When researching my master’s thesis, Architecture that Affords Play, back in 1980, I learned that children and adults play for different reasons. Actually, they play for diametrically opposed reasons. Children play in order to gain mastery. Adults play to reinforce what we have already mastered. Therefore, it comes as not surprise that when I decided to end the Games of August series by exploring a new an online game through the search, “Top Internet Games” I bypassed all the games that required shooting, dexterity, or speed; attributes at which I never excelled and that continue to decline as middle-age deepens. Instead I selected a geography game. It was labeled as one of the 13 hardest games on the Internet, but that reflects our society’s ignorance of geography more than the actual difficulty of the game.

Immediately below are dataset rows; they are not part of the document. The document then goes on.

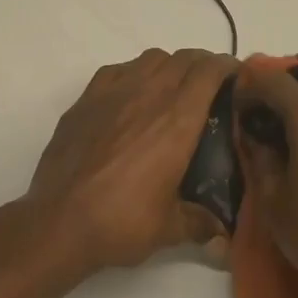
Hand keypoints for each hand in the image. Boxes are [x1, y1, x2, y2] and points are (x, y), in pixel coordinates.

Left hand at [23, 48, 236, 269]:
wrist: (60, 220)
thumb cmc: (121, 222)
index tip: (238, 76)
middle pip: (183, 58)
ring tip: (173, 87)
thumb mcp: (170, 228)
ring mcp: (113, 93)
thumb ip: (200, 224)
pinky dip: (133, 72)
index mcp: (177, 121)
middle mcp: (148, 95)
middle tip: (212, 84)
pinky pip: (117, 70)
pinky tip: (132, 94)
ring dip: (169, 65)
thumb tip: (222, 239)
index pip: (209, 72)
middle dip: (203, 64)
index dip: (227, 67)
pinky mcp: (86, 99)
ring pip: (151, 58)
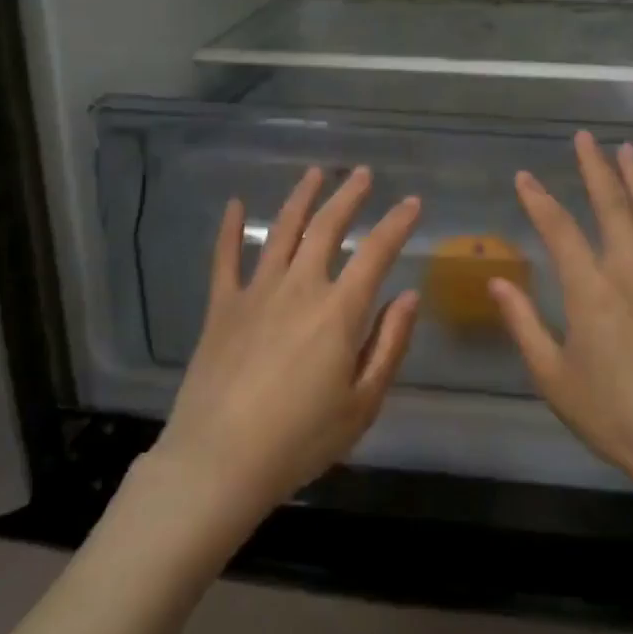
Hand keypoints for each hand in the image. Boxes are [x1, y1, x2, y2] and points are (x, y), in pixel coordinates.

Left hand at [152, 166, 421, 525]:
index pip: (376, 253)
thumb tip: (408, 296)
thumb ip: (389, 344)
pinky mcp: (222, 307)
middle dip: (349, 196)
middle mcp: (299, 288)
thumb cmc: (301, 439)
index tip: (412, 202)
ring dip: (301, 199)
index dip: (397, 224)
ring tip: (314, 173)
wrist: (220, 460)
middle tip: (363, 173)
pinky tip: (233, 204)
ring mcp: (255, 293)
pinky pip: (225, 258)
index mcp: (339, 311)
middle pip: (327, 228)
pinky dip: (228, 229)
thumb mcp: (362, 403)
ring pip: (281, 231)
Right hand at [489, 131, 632, 503]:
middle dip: (595, 169)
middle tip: (585, 138)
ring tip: (629, 150)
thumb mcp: (554, 377)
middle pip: (612, 207)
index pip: (559, 229)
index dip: (539, 199)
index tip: (525, 176)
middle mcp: (632, 272)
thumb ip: (525, 324)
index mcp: (591, 291)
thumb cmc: (615, 415)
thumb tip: (498, 282)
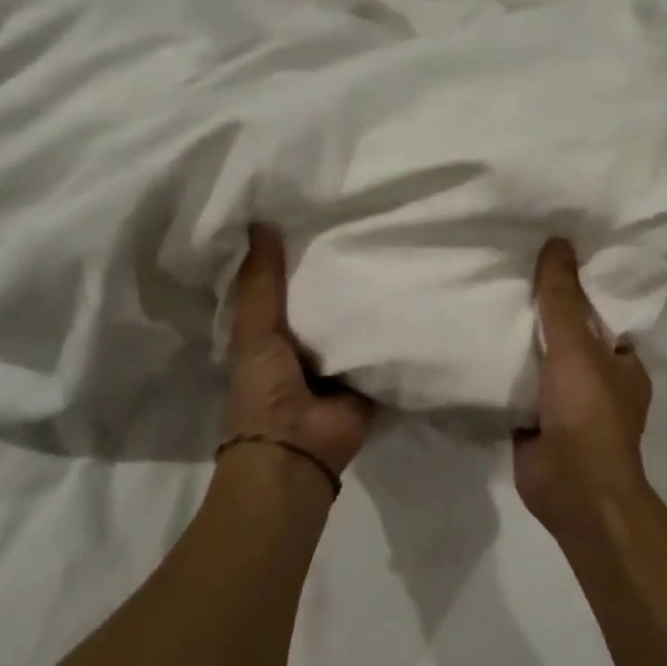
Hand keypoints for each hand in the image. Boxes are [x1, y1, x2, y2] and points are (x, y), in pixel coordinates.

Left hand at [225, 224, 374, 477]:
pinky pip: (381, 342)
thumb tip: (262, 220)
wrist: (297, 451)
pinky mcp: (369, 374)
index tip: (316, 214)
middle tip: (363, 222)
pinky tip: (411, 288)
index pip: (284, 283)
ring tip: (391, 246)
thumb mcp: (255, 329)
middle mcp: (305, 342)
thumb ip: (260, 281)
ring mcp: (339, 359)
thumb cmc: (264, 388)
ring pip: (354, 318)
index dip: (295, 253)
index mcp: (270, 331)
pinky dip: (392, 323)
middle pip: (323, 298)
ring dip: (367, 294)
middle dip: (338, 270)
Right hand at [513, 238, 653, 533]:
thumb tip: (558, 240)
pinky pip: (518, 387)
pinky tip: (474, 345)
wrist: (572, 489)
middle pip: (567, 335)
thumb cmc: (588, 414)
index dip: (576, 287)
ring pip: (540, 361)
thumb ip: (563, 298)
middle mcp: (598, 380)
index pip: (601, 313)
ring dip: (518, 342)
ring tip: (485, 301)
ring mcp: (566, 404)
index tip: (547, 259)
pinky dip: (502, 371)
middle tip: (506, 275)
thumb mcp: (576, 347)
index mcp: (622, 361)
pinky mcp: (536, 422)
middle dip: (541, 313)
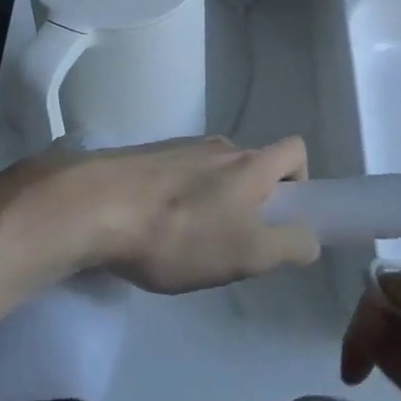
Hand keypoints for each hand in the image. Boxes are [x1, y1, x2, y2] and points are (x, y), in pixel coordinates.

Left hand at [6, 135, 321, 293]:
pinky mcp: (143, 157)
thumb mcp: (248, 254)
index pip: (295, 150)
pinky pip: (176, 177)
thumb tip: (308, 239)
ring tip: (184, 243)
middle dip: (251, 201)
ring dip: (212, 202)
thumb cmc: (180, 233)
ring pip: (212, 173)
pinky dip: (177, 200)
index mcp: (250, 163)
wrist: (93, 207)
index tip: (280, 217)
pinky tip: (152, 232)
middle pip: (251, 165)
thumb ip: (290, 246)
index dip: (299, 181)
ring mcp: (177, 147)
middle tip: (231, 242)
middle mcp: (218, 146)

The premise of 50 States is simple. A green outline of the United States floats in a sea of blue. Sorry, Canada and Mexico, rising seas have eliminated you. The shape of a state appears above the map. You place your cursor on it and drag it to the correct place. Florida is first. Then Montana, followed by California and Vermont. The initial states all border the blue, which makes them easy to place. South Dakota touches part of Montana, and so it goes. Each state that pops up has some registration with what precedes. The program tells me how accurate I am in my placement. After locating six states, I am accurate within eight miles. This seems preposterous, considering I am working on a 6”x8” map of a country that is 3,000 miles long. New Hampshire, Nebraska, Oregon. Then I get Missouri. I misplace its connection to Nebraska by a squiggle of the Missouri River, less than 100 miles, but enough to register as an error.

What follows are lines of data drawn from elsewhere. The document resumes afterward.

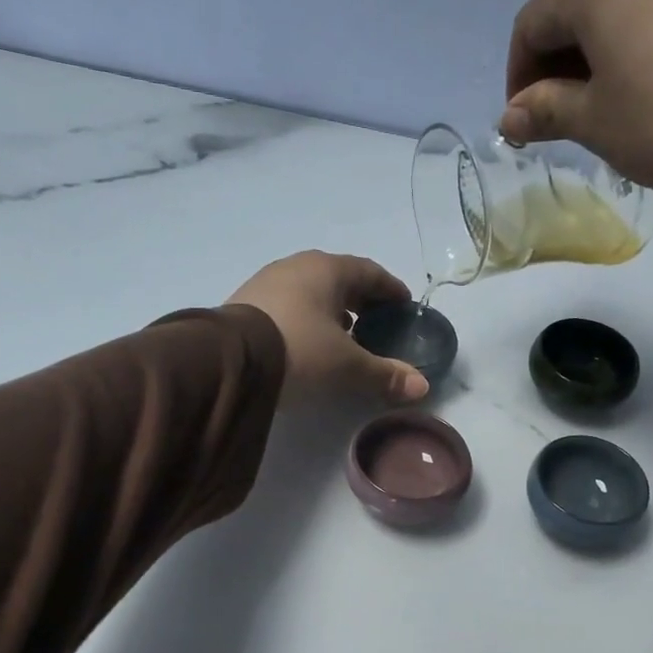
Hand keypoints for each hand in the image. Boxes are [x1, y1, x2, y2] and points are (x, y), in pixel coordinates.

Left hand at [226, 251, 429, 403]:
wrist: (229, 361)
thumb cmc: (300, 351)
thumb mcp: (347, 367)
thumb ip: (385, 374)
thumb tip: (422, 386)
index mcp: (328, 270)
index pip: (370, 272)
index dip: (391, 290)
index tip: (405, 306)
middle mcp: (297, 266)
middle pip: (340, 279)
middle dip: (361, 301)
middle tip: (378, 324)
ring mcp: (267, 282)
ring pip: (311, 292)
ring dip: (332, 311)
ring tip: (345, 337)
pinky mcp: (246, 304)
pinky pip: (289, 306)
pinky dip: (307, 320)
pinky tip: (308, 343)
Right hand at [501, 0, 652, 207]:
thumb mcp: (596, 123)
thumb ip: (547, 110)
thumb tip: (511, 114)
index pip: (533, 23)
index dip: (519, 76)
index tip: (526, 122)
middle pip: (583, 2)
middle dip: (564, 59)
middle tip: (568, 114)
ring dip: (611, 44)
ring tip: (621, 97)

From then on I place every state correctly, and eventually wind up with a 2-mile rate of error.
I feel good about myself, so I play again. This time the computer knows I’m a U.S. geography whiz, so what state do I get first? Kansas. I am 71 miles off. The distance I pedal on a good day’s bike ride. I recover from my snafu and place the rest within five minutes so accurately I wind up with only a 1-mile error deviation.
The third time is the charm. I place all states correctly, and even though I have to aim Wyoming and Missouri without any adjacencies, I have 0-mile placement error. Which proves I am an adult, since when I play, I like to do what I already know.